### [Page extract]
John Calipari’s job is to win games and throughout his Hall of Fame coaching career, he has done so exceedingly well. The formula to win in college sports is simple and yet not necessarily easy: Recruit the best players. Whether they stay in school for one year or four is irrelevant to Calipari’s mission at the University of Kentucky.
Clutch your pearls, if you want. You know that’s right. That’s not a slight at Calipari. That’s the job description for most of the 351 Division I coaches. Winning within the framework of the somewhat arbitrary NCAA rules is what matters most.
Calipari’s way (vigorously recruiting the one-and-done players) has made him rich and successful. But when you overhaul the roster as often as he does, you’re bound to have a season where everything doesn’t go quite as planned.
It happened the season after winning the national championship when the 2012-13 team – hurt in part by a late-season Nerlens Noel knee injury – missed the NCAA Tournament and suffered an embarrassing NIT defeat to Robert Morris. It almost happened to the 2013-14 Kentucky squad before it regrouped late to reach the national title game.
It could happen with the 2017-18 Wildcats (19-9, 8-7 Southeastern Conference).
Kentucky, ranked No. 5 in the preseason Associated Press poll, might be the seventh best team in its own conference. Despite a roster featuring six McDonald’s All-Americans, the Wildcats don’t have a true point guard or a low-post scorer. They also can’t shoot (33 percent from 3-point range – ranking No. 263 in the nation). It is also the youngest Kentucky team in school history. Poor roster construction has contributed to a 5-7 record away from Rupp Arena.

### [Task item]
Write out the passage of the Calipari article from "John Calipari’s job" to "what matters most.", word for word. The material that follows is separate from the Calipari article and unrelated to it.

### [Dataset extract]
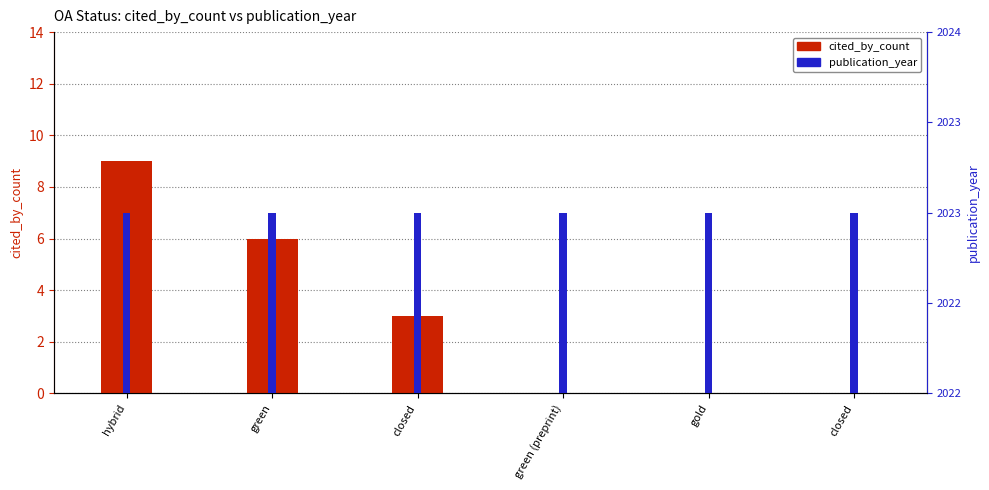

At how many categories does at least one series exceed 8?

6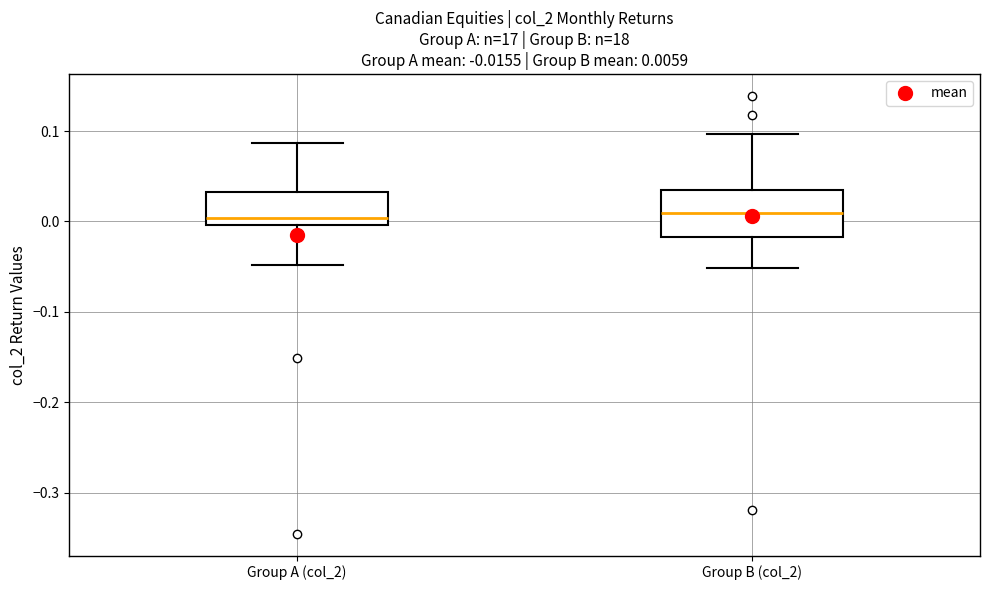

Which box is the tallest, from its lower edge to its upper edge?

Group B (col_2)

### [The answer]
John Calipari’s job is to win games and throughout his Hall of Fame coaching career, he has done so exceedingly well. The formula to win in college sports is simple and yet not necessarily easy: Recruit the best players. Whether they stay in school for one year or four is irrelevant to Calipari’s mission at the University of Kentucky.
Clutch your pearls, if you want. You know that’s right. That’s not a slight at Calipari. That’s the job description for most of the 351 Division I coaches. Winning within the framework of the somewhat arbitrary NCAA rules is what matters most.